Q&A with Bennetta Jules-Rosette and J.R. Osborn, authors of African Art Reframed

Bennetta Jules-Rosette and J.R. Osborn recently answered some questions about their new book, African Art Reframed: Reflections and Dialogues on Museum Culture.

Q: Why did you decide to write this book? 

We decided to write African Art Reframed for a number of reasons. There are very few books that look at African and African American museums as their main topic. We therefore wanted to do a comparative study of African museums in global context. We also wished to present a compelling collection of visual materials, including images of museums, examples of African art, and photographs of the museum directors, curators, and artists that we interviewed. Finally, we hope to contribute to the growing literature on museum practices. The book was initially intended to be the third entry in Bennetta Jules-Rosette’s studies of Black Paris (all of which she has published with the University of Illinois Press), but it became a much larger and more comprehensive study.

Q: Who were your biggest influences?


In many ways, the book began as a response to Simon Njami’s groundbreaking 2004 Africa Remix: Contemporary Art of a Continent exhibition and catalogue. We developed the theory and method of digital unmixing as the first step toward communicating what Njami stages as a remix. Another significant influence was Dean MacCannell’s The Tourist (1999), which continues to remain incredibly useful and relevant in a world of increasingly global flows. The book as whole is dedicated to the memory of the extraordinary Africanist scholar Teshome H. Gabriel and to the museums, curators, and creators of African art.


Bennetta Jules-Rosette is Distinguished Professor of Sociology and director of the African and African-American Studies Research Center at the University of California, San Diego.

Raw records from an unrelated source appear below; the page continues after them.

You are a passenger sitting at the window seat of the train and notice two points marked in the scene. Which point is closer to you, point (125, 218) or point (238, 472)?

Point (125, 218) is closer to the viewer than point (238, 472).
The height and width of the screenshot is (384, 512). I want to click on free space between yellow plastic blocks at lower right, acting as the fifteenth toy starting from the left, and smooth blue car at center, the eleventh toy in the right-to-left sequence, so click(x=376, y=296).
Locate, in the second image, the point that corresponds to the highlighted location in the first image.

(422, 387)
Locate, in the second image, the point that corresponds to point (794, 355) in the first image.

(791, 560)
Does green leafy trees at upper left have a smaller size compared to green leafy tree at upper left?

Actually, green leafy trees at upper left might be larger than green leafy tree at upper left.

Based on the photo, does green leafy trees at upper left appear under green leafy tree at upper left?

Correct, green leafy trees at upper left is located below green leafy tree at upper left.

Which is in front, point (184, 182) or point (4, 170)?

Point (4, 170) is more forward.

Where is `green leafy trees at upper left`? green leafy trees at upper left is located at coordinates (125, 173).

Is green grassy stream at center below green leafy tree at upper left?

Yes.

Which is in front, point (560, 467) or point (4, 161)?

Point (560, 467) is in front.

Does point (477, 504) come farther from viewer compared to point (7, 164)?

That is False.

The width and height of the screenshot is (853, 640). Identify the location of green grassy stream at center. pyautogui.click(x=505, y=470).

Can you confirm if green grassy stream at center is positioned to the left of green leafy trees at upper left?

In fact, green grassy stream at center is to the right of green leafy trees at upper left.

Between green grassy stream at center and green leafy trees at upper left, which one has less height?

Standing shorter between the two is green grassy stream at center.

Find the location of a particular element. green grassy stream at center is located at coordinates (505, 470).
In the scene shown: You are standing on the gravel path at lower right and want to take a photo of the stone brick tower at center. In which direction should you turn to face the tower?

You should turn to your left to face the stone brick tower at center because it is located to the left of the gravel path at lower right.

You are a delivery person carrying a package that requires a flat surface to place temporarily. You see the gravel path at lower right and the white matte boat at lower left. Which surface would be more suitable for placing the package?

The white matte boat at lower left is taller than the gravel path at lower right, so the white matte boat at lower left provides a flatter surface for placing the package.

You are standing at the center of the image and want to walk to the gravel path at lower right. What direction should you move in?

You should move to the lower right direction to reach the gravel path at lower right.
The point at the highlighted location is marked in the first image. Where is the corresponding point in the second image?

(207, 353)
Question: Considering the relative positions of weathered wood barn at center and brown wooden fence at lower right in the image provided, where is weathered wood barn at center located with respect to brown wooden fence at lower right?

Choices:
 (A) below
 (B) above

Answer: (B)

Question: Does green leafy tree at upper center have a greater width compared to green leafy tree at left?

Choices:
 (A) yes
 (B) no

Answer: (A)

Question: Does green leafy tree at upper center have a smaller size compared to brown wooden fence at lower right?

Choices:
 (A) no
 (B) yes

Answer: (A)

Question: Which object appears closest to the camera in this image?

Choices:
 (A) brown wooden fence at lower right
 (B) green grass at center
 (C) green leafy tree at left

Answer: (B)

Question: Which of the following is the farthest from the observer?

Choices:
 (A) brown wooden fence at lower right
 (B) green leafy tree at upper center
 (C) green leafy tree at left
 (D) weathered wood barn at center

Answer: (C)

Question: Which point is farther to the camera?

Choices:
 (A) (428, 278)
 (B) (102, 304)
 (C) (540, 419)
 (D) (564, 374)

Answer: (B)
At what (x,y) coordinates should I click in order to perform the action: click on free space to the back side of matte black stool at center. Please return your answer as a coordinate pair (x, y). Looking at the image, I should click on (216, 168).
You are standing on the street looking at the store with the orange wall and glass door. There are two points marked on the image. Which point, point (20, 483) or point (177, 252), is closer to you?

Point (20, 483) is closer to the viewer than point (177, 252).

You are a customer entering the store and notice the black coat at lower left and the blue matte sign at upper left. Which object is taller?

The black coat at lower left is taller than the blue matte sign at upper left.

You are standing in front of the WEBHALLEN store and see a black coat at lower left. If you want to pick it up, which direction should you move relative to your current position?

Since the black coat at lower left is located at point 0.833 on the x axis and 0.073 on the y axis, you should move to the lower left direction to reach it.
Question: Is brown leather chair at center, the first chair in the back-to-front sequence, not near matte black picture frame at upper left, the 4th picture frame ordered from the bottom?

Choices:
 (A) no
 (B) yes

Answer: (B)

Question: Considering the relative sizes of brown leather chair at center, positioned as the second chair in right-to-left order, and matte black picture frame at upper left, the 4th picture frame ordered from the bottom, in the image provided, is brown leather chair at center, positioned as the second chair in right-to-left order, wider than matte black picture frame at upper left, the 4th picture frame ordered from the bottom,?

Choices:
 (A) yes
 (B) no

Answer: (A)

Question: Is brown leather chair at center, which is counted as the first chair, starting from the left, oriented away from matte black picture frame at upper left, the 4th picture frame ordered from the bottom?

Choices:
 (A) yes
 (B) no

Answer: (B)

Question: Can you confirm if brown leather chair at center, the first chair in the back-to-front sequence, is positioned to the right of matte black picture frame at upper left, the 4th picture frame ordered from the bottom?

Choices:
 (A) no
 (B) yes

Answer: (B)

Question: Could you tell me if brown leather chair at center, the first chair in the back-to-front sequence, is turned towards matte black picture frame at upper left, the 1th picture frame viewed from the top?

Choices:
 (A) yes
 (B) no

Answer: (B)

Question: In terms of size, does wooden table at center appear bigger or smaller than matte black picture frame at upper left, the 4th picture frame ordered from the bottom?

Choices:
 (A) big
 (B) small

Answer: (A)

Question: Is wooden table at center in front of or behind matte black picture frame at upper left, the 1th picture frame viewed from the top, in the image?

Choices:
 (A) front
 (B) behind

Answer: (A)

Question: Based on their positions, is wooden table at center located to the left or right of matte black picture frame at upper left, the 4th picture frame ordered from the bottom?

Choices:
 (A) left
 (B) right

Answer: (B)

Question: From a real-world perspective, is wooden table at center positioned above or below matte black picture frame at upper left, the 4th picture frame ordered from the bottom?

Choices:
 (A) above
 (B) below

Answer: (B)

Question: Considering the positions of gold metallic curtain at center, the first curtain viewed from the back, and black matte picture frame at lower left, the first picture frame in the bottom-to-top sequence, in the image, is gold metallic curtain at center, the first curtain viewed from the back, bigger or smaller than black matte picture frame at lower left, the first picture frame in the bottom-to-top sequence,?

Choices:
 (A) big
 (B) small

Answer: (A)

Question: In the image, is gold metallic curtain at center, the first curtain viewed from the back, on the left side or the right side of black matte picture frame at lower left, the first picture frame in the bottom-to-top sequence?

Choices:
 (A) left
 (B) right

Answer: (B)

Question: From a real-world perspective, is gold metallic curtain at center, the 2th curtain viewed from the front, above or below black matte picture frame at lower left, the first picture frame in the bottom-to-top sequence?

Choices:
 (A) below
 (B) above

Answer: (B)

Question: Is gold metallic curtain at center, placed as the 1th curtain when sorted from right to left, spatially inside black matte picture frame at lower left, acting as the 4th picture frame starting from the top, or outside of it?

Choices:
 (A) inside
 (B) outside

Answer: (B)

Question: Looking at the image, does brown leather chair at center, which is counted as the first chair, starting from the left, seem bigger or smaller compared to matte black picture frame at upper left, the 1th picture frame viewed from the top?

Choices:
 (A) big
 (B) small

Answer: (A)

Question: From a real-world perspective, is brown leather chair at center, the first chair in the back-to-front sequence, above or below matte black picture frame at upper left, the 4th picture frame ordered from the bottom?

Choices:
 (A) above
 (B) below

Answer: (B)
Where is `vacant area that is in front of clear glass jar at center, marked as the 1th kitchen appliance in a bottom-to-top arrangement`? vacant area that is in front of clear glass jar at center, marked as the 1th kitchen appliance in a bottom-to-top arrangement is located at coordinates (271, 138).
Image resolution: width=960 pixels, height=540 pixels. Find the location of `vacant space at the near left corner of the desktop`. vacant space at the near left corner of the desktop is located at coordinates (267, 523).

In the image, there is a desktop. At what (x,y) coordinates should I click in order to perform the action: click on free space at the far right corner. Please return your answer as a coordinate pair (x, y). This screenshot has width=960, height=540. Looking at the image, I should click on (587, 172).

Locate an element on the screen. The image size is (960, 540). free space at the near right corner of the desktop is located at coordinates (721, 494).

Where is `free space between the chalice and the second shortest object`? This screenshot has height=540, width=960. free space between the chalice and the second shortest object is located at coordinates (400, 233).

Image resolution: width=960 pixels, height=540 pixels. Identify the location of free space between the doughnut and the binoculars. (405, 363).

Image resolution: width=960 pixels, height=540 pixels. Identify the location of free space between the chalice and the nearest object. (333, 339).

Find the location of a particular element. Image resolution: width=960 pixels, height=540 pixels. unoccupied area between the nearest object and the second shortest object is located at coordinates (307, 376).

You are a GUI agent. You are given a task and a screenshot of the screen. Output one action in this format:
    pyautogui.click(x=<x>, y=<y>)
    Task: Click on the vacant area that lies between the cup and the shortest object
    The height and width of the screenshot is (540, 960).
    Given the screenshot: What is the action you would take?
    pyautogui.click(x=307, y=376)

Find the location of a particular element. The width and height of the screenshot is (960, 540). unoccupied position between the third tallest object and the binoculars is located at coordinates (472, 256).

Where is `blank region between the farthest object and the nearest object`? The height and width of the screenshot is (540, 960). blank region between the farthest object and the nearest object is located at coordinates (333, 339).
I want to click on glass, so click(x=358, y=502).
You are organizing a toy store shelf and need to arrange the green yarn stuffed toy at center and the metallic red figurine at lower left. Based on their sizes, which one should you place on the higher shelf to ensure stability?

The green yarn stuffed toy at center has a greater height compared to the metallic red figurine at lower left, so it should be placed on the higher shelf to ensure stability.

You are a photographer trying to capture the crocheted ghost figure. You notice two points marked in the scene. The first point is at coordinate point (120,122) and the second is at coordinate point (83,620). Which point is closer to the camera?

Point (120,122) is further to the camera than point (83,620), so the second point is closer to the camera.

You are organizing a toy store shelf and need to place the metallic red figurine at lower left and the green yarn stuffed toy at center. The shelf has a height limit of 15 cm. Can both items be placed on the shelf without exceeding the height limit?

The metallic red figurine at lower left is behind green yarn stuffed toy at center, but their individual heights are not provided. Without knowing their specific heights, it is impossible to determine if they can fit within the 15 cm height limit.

Q: What is the most interesting discovery you made while researching and writing your book? 

One of our most interesting discoveries revolved around “curating the curators,” and our research into the relationship between museum curators and contemporary African artists. In order to address these issues, we developed a multi-pronged model of dialogue that weaves together interview data, museum site visits, works of art, and audience responses. We also discovered interesting and complex interactions and networks between the curators and the artists, and we learned that many artists respond to museums via new artworks. 

Q: What myths do you hope your book will dispel, or what do you hope your book will help readers unlearn?

We hope that readers will begin to question stereotypical categories and genres of African art. In particular, we hope that readers will be able to go beyond the canonical and classical forms of African art (e.g. mask and sculpture) to begin to appreciate the wide diversity of contemporary African art. 

Q: What is the most important idea you hope readers will take away from your book? 

The book presents a nodal model of museum transformations. The model offers a useful typology for classifying and analyzing a diversity of museums and galleries in terms of their collections, mission statements, and architecture. We hope that museum researchers and audiences will adopt this model as a technique for navigating museums. We also introduce the theory and method of unmixing, which isolates significant aesthetic and semiotic elements from works of art. Audiences often ask us for guidance on how to gain access to and interpret the contents of museums. After reading the book, we hope that they will begin to see any museum that they visit in terms of the nodal categories that we have developed and, once inside the museum, that they will begin to unmix and remix the artifacts and artworks on display.

J.R. Osborn is an associate professor of communication, culture, and technology at Georgetown University.

Q: What do you like to read/watch/or listen to for fun? 

We enjoy traveling, listening and dancing to African music, and watching films about Africa and the African diaspora (including fiction films, documentaries, and biopics). We also very much enjoy visiting and discussing museums, which made researching the book a lot of fun. Bennetta is particularly fond of museum giftshops, and J.R. enjoys a good museum café, as well as bicycling to the venues.